The vision of a family team owning and scaling assets is the opposite of the 1950s vision of the father enduring life-long wage slavery to a corporate overlord while his wife is sentenced to decades of self-imposed house arrest.
Husbands and wives were meant to rule together and pass on their land to fully trained sons and daughters who continue to expand the family’s influence.
Each generation’s job is to make their ceiling the next generation’s floor.
And in the most extensive description in all of Scripture of what a noble wife does with her time, we don’t read about an idle woman or a woman overwhelmed by child-rearing but a woman stewarding and expanding the family’s portfolio of assets.
“She rises while it is yet night
and provides food for her household
and portions for her maidens.
She considers a field and buys it;
with the fruit of her hands she plants a vineyard.

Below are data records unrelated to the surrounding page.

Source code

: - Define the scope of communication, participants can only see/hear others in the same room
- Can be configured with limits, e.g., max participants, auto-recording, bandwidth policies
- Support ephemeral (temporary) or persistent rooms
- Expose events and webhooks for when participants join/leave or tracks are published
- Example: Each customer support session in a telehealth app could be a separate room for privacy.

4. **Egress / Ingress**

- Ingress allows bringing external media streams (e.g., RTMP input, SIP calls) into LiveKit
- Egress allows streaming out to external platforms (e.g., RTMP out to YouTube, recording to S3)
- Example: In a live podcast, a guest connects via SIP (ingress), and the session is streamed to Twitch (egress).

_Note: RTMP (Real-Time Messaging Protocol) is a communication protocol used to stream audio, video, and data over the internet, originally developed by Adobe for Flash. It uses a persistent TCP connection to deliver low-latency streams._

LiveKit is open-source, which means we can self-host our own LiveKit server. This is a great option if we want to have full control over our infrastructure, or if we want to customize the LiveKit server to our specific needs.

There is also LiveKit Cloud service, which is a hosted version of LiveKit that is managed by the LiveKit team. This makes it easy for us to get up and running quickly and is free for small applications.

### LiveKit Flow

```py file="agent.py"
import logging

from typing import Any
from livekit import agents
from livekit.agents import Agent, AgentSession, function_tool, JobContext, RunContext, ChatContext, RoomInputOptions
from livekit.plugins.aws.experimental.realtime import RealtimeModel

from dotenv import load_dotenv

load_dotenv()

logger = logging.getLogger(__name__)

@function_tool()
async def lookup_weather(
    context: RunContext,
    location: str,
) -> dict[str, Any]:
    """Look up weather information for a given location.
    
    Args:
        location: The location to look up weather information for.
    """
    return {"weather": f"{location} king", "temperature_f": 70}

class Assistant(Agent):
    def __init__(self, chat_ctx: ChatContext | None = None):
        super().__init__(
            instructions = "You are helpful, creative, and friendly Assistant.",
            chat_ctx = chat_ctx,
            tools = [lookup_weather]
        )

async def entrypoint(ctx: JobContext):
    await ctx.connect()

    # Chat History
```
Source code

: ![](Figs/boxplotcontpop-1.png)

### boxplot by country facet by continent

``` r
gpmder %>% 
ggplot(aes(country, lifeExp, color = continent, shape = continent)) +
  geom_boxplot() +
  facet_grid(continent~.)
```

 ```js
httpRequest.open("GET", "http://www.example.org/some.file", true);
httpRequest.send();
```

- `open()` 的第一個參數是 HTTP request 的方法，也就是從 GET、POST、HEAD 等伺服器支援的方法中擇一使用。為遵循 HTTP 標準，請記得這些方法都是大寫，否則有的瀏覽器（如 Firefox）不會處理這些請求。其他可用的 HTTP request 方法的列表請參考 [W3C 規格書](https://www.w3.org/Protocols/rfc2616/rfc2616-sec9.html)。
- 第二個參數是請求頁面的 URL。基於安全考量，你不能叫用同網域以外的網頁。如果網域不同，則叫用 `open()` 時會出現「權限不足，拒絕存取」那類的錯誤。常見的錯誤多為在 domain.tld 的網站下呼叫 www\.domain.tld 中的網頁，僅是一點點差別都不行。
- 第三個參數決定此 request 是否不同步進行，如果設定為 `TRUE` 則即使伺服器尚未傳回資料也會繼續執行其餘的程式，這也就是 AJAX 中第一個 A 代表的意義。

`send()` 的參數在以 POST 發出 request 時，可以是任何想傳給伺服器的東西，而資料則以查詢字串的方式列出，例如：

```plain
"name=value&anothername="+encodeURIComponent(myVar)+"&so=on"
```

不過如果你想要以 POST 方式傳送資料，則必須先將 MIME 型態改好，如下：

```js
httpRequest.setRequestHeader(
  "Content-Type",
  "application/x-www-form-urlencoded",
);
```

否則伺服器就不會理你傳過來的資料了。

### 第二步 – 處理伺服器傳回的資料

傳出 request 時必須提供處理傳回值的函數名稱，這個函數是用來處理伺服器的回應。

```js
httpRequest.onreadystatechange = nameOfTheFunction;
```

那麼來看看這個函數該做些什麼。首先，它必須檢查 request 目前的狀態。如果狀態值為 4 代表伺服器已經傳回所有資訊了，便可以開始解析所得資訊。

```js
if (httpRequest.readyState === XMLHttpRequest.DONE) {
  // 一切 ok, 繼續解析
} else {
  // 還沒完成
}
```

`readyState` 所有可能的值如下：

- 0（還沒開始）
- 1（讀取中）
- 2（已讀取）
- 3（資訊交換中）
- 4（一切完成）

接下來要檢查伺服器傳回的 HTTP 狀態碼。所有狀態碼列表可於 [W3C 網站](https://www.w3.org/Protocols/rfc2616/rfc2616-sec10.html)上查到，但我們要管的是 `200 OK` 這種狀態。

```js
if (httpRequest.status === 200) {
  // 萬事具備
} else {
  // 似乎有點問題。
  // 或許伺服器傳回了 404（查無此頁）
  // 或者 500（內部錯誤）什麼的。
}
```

She dresses herself with strength
and makes her arms strong.
She perceives that her merchandise is profitable.” (Proverbs 31:15-18 ESV)
Too many wives are forced to choose between an economically productive life away from the home or an economically unproductive life within the home.
For this reason alone we must acquire, steward, and expand a field.
Short-term employment can be an effective strategy for building up enough income to acquire assets but long-term wage slavery is a poor strategy for family provision.
It forces husbands and wives to live disintegrated lives.
We need to stop thinking of the household as a group of consumers and work together to produce economic value the way God intended.
Every time a couple gets married they’re co-founding a new startup.
Every household must find a way to produce more than it consumes and the best way to figure out how to do that is to maximize the yield of your field together.
I love the big picture idea of this. But how do you go about it practically when it seems overwhelming to your wife and family season? Stay at home mom, with 3 kids under 4, and homeschooling feels like full time.